Le diagnostic a mis en évidence qu’il y avait très peu d’invendus, concentrés principalement les veilles de vacances scolaires. La quasi-majorité des commerçants alimentaires sont fermés le dimanche. Une collecte pourrait être envisagée le samedi soir. Dans ce contexte, les invendus pourraient plutôt être valorisés à l’occasion d’évènement dans le quartier et dans un but pédagogique autour du gaspillage alimentaire.

Consultez la page Facebook du quartier de Saint-Hélier

La grande distribution s’engage dans la réduction d’énergie

Plusieurs magasins bretons de l’enseigne Super U se sont engagés dans la réduction de leur consommation d’énergie. Première étape subventionnée par l’ADEME, est la réalisation d’un diagnostic du bâtiment et des installations, puis la préconisation d’actions à mettre en place. Dans le palmarès des actions le plus souvent proposées, il faut retenir :

  • le remplacement de l’éclairage actuel par de l’éclairage LED (temps de retour : 5-6 ans) ;
  • la mise en place de couvercle sur de meuble froid (temps de retour : 2-3 ans) ;
  • la récupération de la chaleur (temps de retour : 5-6 ans).

Dans la majorité, ces actions peuvent être financées par des Certificats d’économie d’énergie (CEE).

L’ensemble des diagnostics met en évidence une économie d’énergie possible entre 500 000 et 900 000 kWh/an selon les magasins.

Commerçant éclairé : devenez énergétiquement responsable

À l’échelle nationale, la consommation annuelle d’énergie liée à l’éclairage est de 56 TWh. L’éclairage des commerces, cafés, hôtels, restaurants en représente 20 % soit 11 TWh. Dans certains commerces, l’éclairage représente un des premiers postes de consommation électrique, pouvant aller jusqu’à 80 % de la facture dans les commerces d’habillement, librairie, décoration. Au vu de ces constats, les agences locales de l’énergie et du climat bretonnes ont réalisé des diagnostics dans 148 commerces de la région. Les solutions proposées ont permis de réduire la facture annuelle d’énergie de 10 à 13 %, avec un temps de retour pour 1/3 des commerces, inférieur à 4 ans.

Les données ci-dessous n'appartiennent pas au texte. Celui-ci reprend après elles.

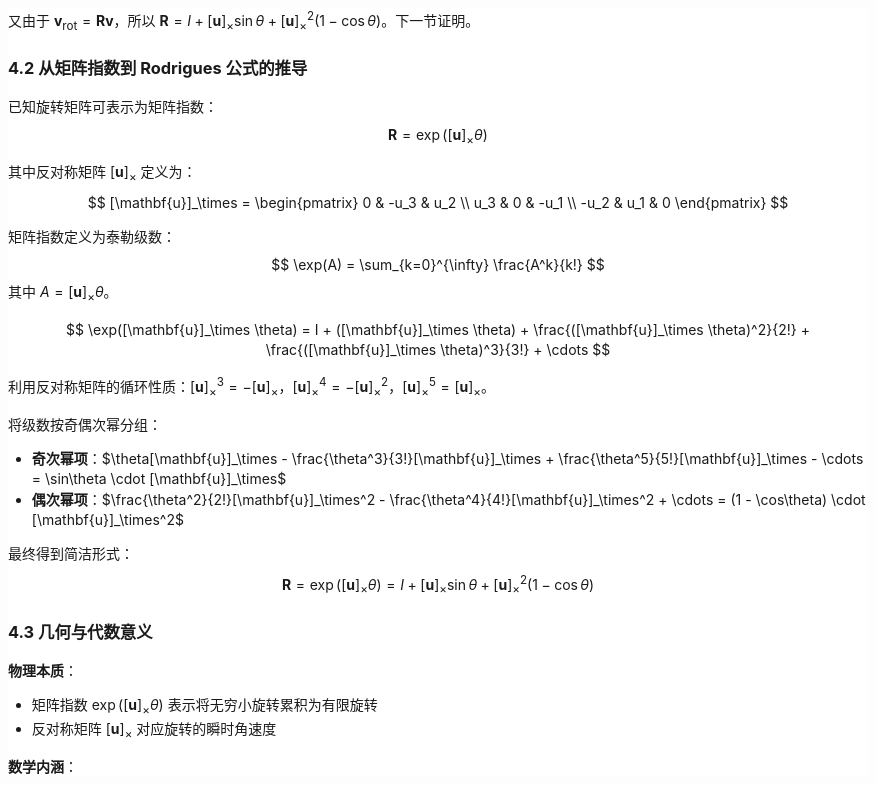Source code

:又由于 $\mathbf{v}_{\text{rot}}  = \mathbf{R} \mathbf{v}$，所以 $\mathbf{R} = I + [\mathbf{u}]_\times \sin\theta + [\mathbf{u}]_\times^2 (1 - \cos\theta)$。下一节证明。

### 4.2 从矩阵指数到 Rodrigues 公式的推导

已知旋转矩阵可表示为矩阵指数：
$$
\mathbf{R} = \exp([\mathbf{u}]_\times \theta)
$$

其中反对称矩阵 $[\mathbf{u}]_\times$ 定义为：
$$
[\mathbf{u}]_\times = 
\begin{pmatrix}
0 & -u_3 & u_2 \\
u_3 & 0 & -u_1 \\
-u_2 & u_1 & 0
\end{pmatrix}
$$

矩阵指数定义为泰勒级数：
$$
\exp(A) = \sum_{k=0}^{\infty} \frac{A^k}{k!}
$$
其中 $A = [\mathbf{u}]_\times \theta$。

$$
\exp([\mathbf{u}]_\times \theta) = I + ([\mathbf{u}]_\times \theta) + \frac{([\mathbf{u}]_\times \theta)^2}{2!} + \frac{([\mathbf{u}]_\times \theta)^3}{3!} + \cdots
$$

利用反对称矩阵的循环性质：$[\mathbf{u}]_\times^3 = -[\mathbf{u}]_\times$，$[\mathbf{u}]_\times^4 = -[\mathbf{u}]_\times^2$，$[\mathbf{u}]_\times^5 = [\mathbf{u}]_\times$。

将级数按奇偶次幂分组：

- **奇次幂项**：$\theta[\mathbf{u}]_\times - \frac{\theta^3}{3!}[\mathbf{u}]_\times + \frac{\theta^5}{5!}[\mathbf{u}]_\times - \cdots = \sin\theta \cdot [\mathbf{u}]_\times$
- **偶次幂项**：$\frac{\theta^2}{2!}[\mathbf{u}]_\times^2 - \frac{\theta^4}{4!}[\mathbf{u}]_\times^2 + \cdots = (1 - \cos\theta) \cdot [\mathbf{u}]_\times^2$

最终得到简洁形式：
$$
\mathbf{R} = \exp([\mathbf{u}]_\times \theta) = I + [\mathbf{u}]_\times \sin\theta + [\mathbf{u}]_\times^2 (1 - \cos\theta)
$$

### 4.3 几何与代数意义

**物理本质**：

- 矩阵指数 $\exp([\mathbf{u}]_\times \theta)$ 表示将无穷小旋转累积为有限旋转
- 反对称矩阵 $[\mathbf{u}]_\times$ 对应旋转的瞬时角速度

**数学内涵**：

Les commerçants participants ont bénéficié gratuitement d’un pré-diagnostic « éclairage » (basé sur vos factures, vos équipements…) avec des propositions techniques et estimation du coût d’investissement ainsi que des propositions d’optimisation tarifaire (ajustement de contrat d’électricité). Des fiches de bonnes pratiques sont disponibles sur simple demande à l’ADEME.